The Jacksonville University College of Law has received provisional accreditation from the American Bar Association, two years after the program began.
The approval makes students eligible to take the bar examination, become members and qualify for jobs and clerkships open only to students graduating from ABA-accredited schools.
The JU College of Law was created in 2022 as the state’s first new law school in more than two decades.
“This is the vision of Jacksonville University, its faculty, staff, and leadership — to build a great law school with great students who become great lawyers who go on to serve their communities with ethical professionalism and the highest ideals of a noble profession,” JU President Tim Cost stated in a news release. “Our university has applied for and received accreditation in numerous programs in disciplines across our institution, and we are proud to add law to our long list of accredited programs.”
Nick Allard, the law college’s founding dean, said he is “enormously proud” that the law school faculty, staff and students made accreditation a priority amongst all their other responsibilities.
“The deliberate speed with which the College of Law has been able to achieve accreditation must be credited to the years of careful planning and preparation to open a law school by this university,” Allard said. “Attaining ABA accreditation is a justifiably rigorous and demanding process.”
The College of Law applied for provisional accreditation in March 2023, one year after its board of trustees voted unanimously to launch the school. The application process required the college to submit almost 500 pages of materials to the ABA accreditation council and staff. That paperwork included a feasibility study, comprehensive self-study and responses to almost 100 questions from accreditors, JU officials said.

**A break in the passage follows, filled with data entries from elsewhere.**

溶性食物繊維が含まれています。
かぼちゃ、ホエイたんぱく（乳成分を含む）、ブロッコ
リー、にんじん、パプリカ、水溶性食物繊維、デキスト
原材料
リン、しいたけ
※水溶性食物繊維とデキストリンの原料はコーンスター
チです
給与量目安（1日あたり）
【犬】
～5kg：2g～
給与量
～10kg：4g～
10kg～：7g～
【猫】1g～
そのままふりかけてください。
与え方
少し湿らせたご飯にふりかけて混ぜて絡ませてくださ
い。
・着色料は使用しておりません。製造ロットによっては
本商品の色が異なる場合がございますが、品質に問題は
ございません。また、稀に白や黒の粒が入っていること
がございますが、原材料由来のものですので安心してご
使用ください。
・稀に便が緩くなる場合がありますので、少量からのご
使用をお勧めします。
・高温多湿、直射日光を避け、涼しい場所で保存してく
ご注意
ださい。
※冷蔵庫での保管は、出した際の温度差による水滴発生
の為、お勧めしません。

In October, ABA-appointed faculty and administrators from law schools across the country conducted a three-day site evaluation as they toured the college, observing classes and interviewing administrators, faculty, staff and students. Then, after responding to the site visit team’s written report, college senior administrators, Cost and others met with the 21-person ABA Accreditation Committee in New Orleans, resulting in the provisional award accreditation.
Two years after a law school receives its initial ABA accreditation, it can apply for an affirmation of that, JU officials say. The school then undergoes additional site visits and must demonstrate it is maintaining the standards it displayed during the initial accreditation application process to keep its accreditation.
The JU law school fills the educational gap left on the First Coast by the closure of the the Florida Coastal School of Law, which lost accreditation in 2021 and closed after the summer semester.
JU’s third law school class will begin their studies this August, as the College of Law moves from its temporary home in the VyStar Tower and into 50,000 square feet on four floors of the historic former Atlantic Bank Building at 121 W. Forsyth St.
The move will allow expansion for more classes, faculty and staff, the college said. The building at Hogan and Forsyth streets, built in 1909, will be renamed for the Jacksonville University College of Law.